Lysogeny broth (LB) plates with appropriate antibiotics were obtained from the bacteriology services (Weizmann Institute) and prepared as described26. Strains were grown in Lysogeny broth (LB) medium supplied by the Weizmann institute bacteriology unit and were grown overnight at 37°C with 250 rpm shaking. The cultures were diluted 1:100 into 200 μl of medium in a 96-well plate with different combinations of antibiotics and/or inducers; 34 μg/ml chloramphenicol and/or 50 μg/ml kanamycin and/or 100 μg/ml Ampicillin and/or 50 μg/ml Spectomycin and/or IPTG 1mM and/or anhydrotetracycline 100 ng/ml.

Plasmids

All plasmids are based on the components of the pZ Expression System and its nomenclature is as follows: The letter (E, A, S, S*) denotes the origin of replication. The first number indicates the resistance marker (1 to 5). The second number (1 to 5) defines the promoter controlling the transcription of the gene of interest. The MCS or the description of the gene of interest, e.g. GFP, follows this code as exemplified. The nomenclature can be found in Supplementary Table 1 and the derivative plasmids and their nomenclature used in our paper can be found in Supplementary table 2. We wish to thank the kind members of Uri Alon's and Michael Elowitz laboratories for sharing their wisdom and plasmids.
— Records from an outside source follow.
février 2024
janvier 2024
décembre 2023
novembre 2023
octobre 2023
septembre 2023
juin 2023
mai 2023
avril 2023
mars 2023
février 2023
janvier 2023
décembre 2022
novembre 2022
Liquid handling and measurements

Assembly, execution and readout of the experiments, i.e., liquid handling, orbital shaking, growth in stable 37°C temperature, were done on a Tecan Freedom® 2000 robot controlled by in-house developed software. Fluorescence signals were read by a Tecan Infinite® 200 microplate-reader: GFP (Excitation Wavelength: 497 nm. Emission Wavelength: 535 nm). mCherry (Excitation Wavelength: 587 nm. Emission Wavelength: 614 nm). Reaction's components: *) LB. *) Bacteria strain, expressing one of the four desired input combinations (none, LacI, TetR and LacI and TetR) and transformed with one or more of the plasmids implementing desired gates. *) Appropriate antibiotics according to Supplementary Table 1 and Supplementary Table 2.